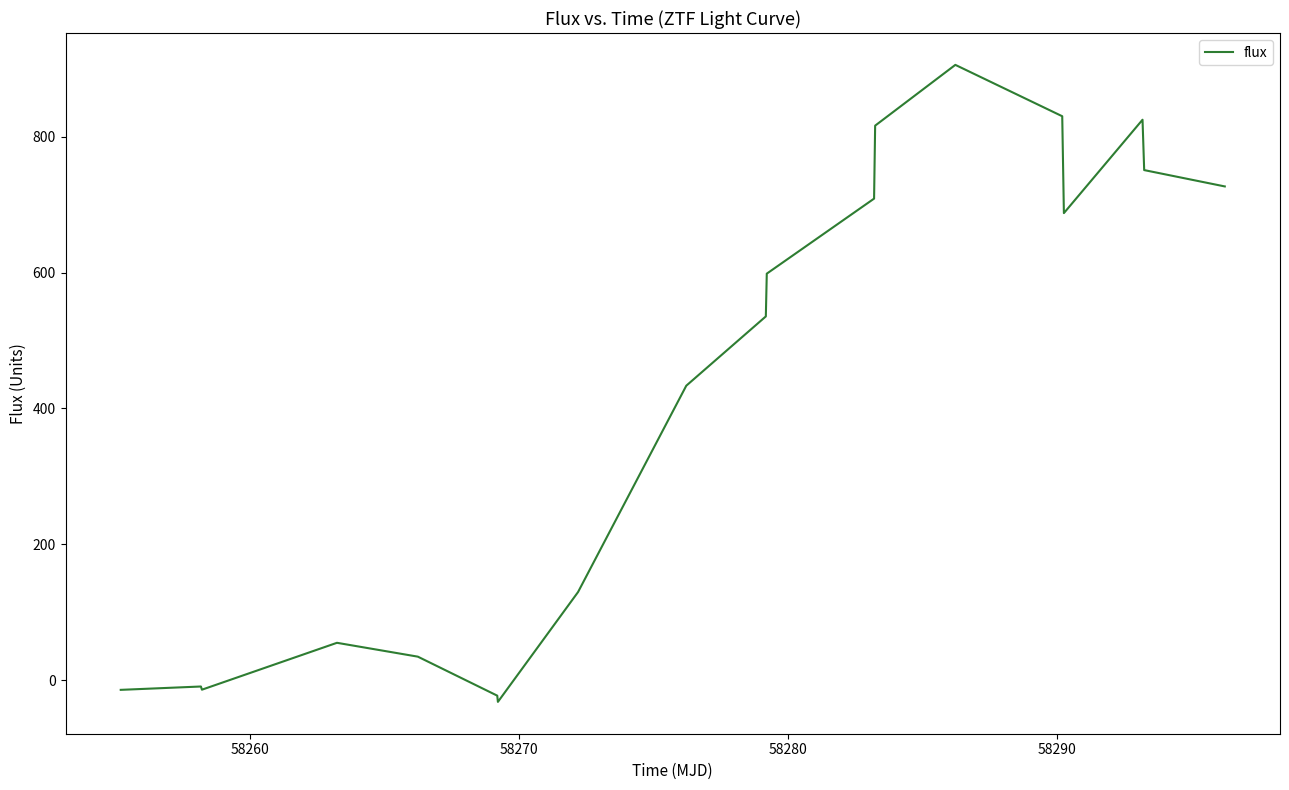

What is the greatest value displayed?

905.9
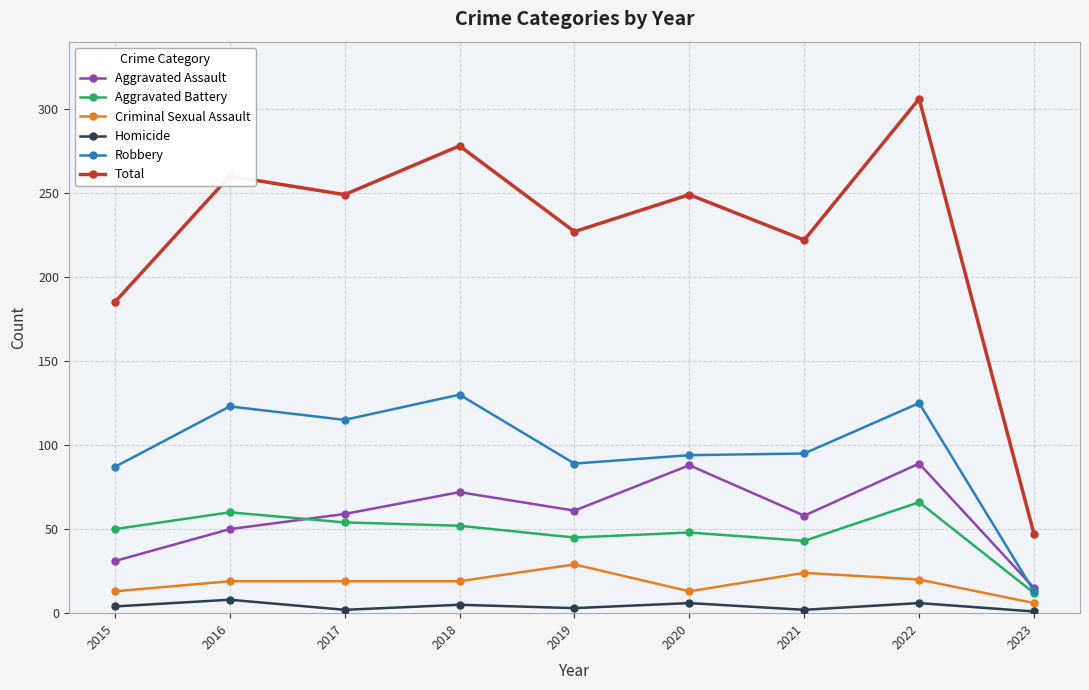

How many series are shown in this chart?

6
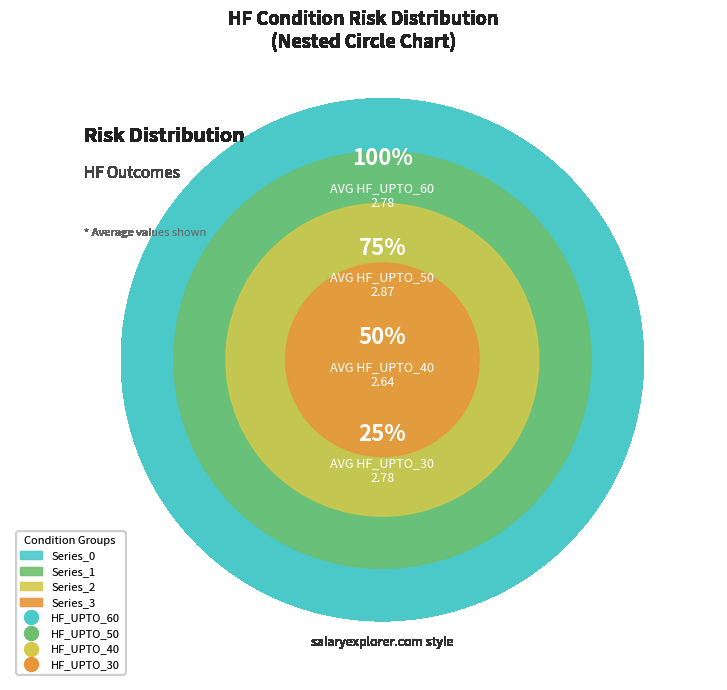

Approximately how many times larger is the value at HF_UPTO_50 compared to HF_UPTO_40?

1.1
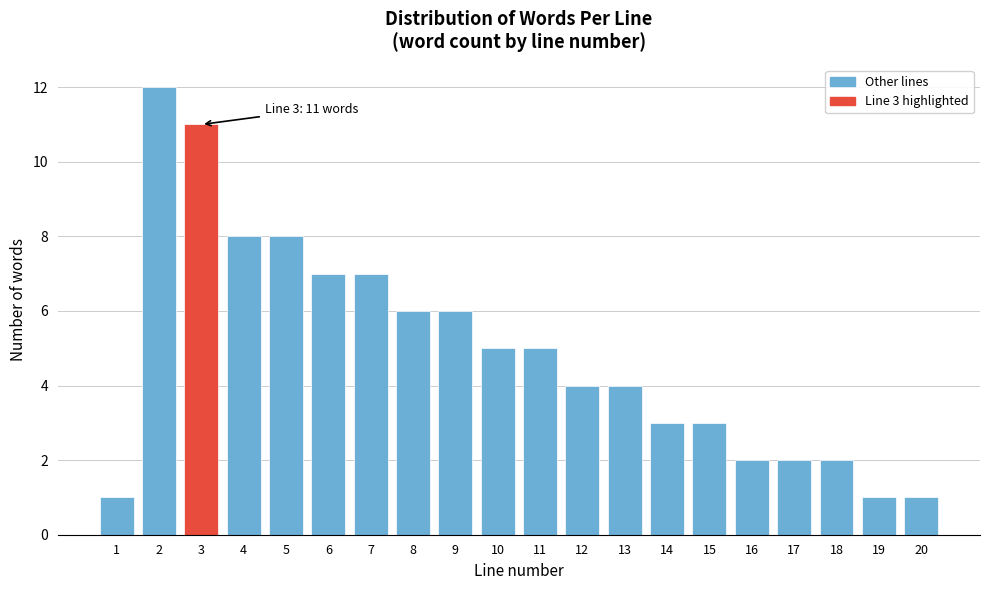

Reading right to left, what are all the values shown in this chart?

1	1	2	2	2	3	3	4	4	5	5	6	6	7	7	8	8	11	12	1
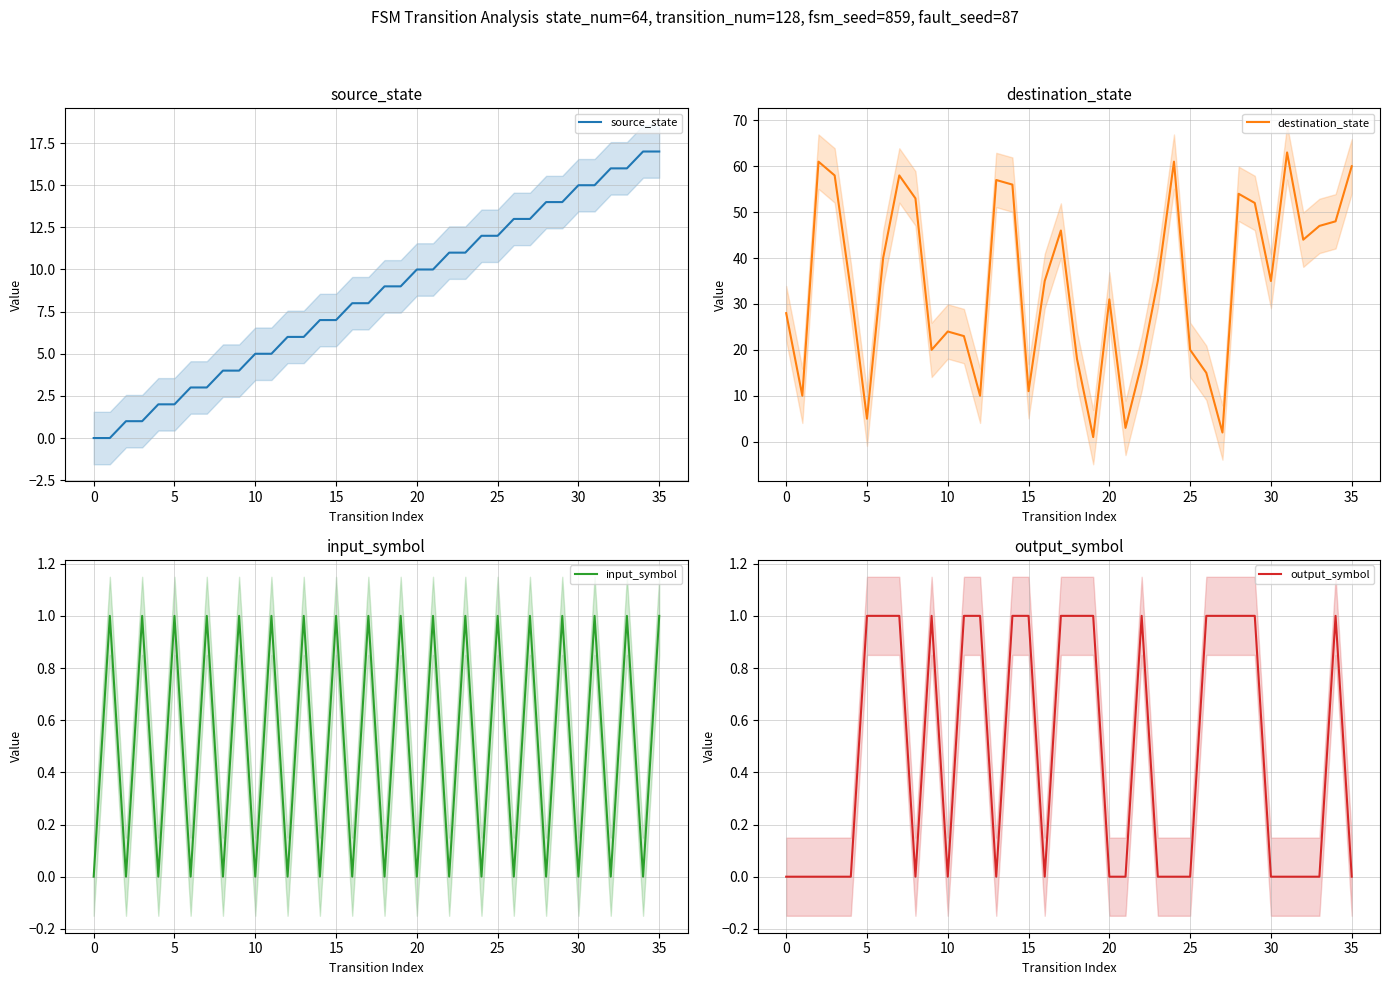

The input_symbol series shows 0 at 22. True or false?

True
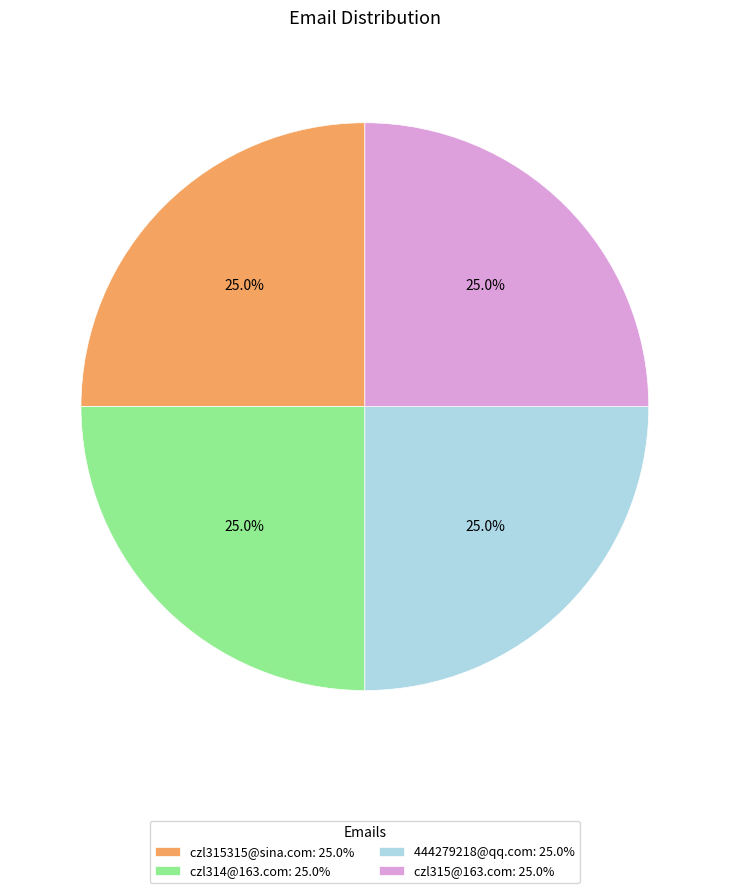

What is the ratio of the value at 444279218@qq.com: 25.0% to the value at czl314@163.com: 25.0%?

1.0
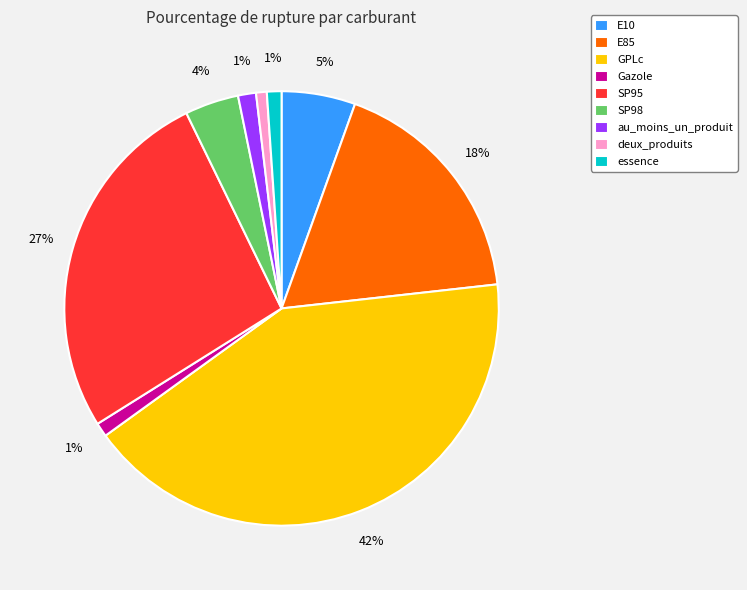

How many slices are in this pie chart?

9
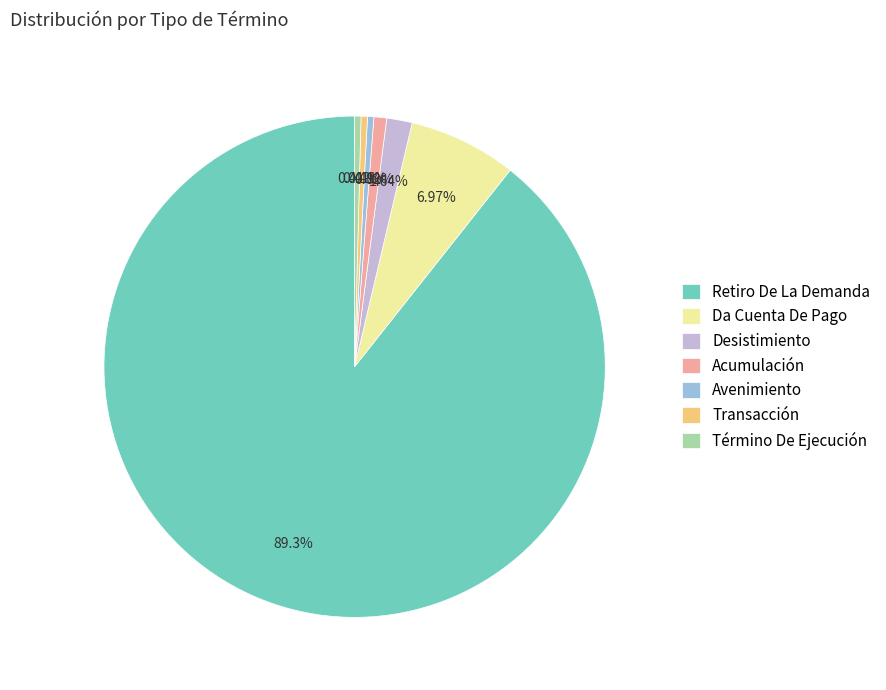

Count the number of slices in the pie.

7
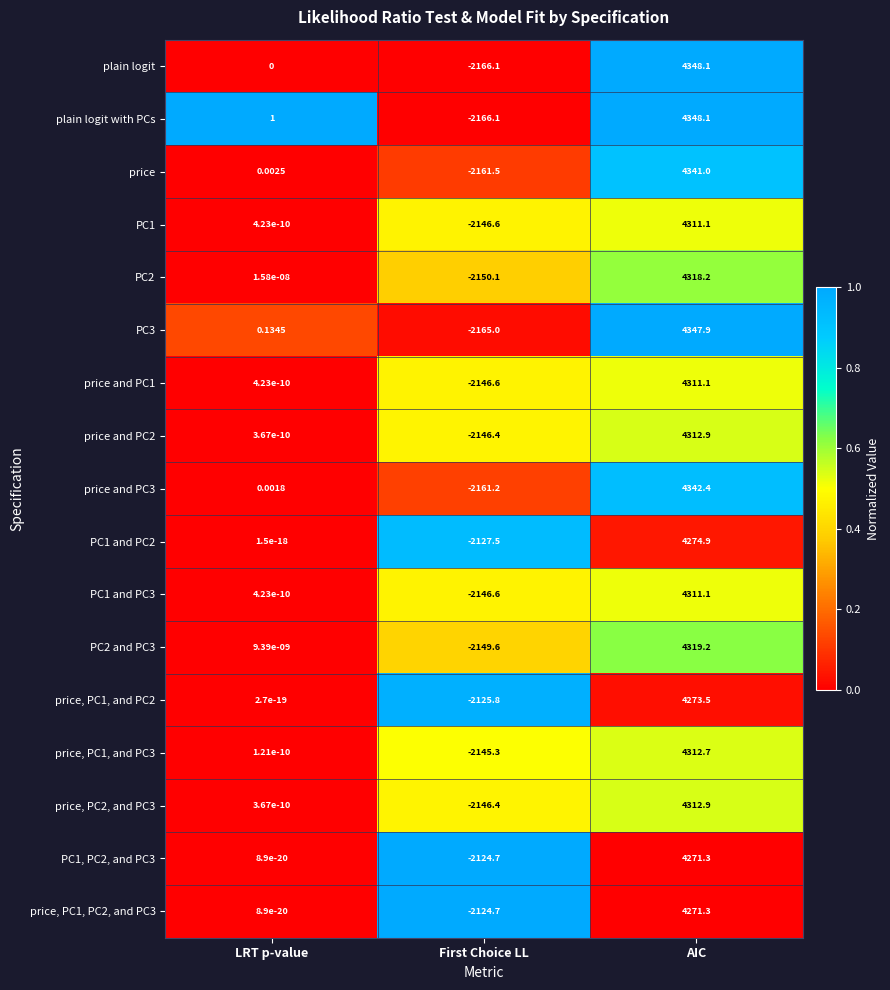

At which category does the chart reach its minimum across all series?

First Choice LL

----------------

### PROBLEM TO SOLVE
Lay out every line of the items above as a Markdown table with the columns "No." and "Text", numbering the rows in order. Omit blank lines and the picture lines.

### OUTPUT
| No. | Text |
|---|---|
| 1 | What is the greatest value displayed? |
| 2 | 905.9 |
| 3 | How many series are shown in this chart? |
| 4 | 6 |
| 5 | Approximately how many times larger is the value at HF_UPTO_50 compared to HF_UPTO_40? |
| 6 | 1.1 |
| 7 | Reading right to left, what are all the values shown in this chart? |
| 8 | 1	1	2	2	2	3	3	4	4	5	5	6	6	7	7	8	8	11	12	1 |
| 9 | The input_symbol series shows 0 at 22. True or false? |
| 10 | True |
| 11 | What is the ratio of the value at 444279218@qq.com: 25.0% to the value at czl314@163.com: 25.0%? |
| 12 | 1.0 |
| 13 | How many slices are in this pie chart? |
| 14 | 9 |
| 15 | Count the number of slices in the pie. |
| 16 | 7 |
| 17 | At which category does the chart reach its minimum across all series? |
| 18 | First Choice LL |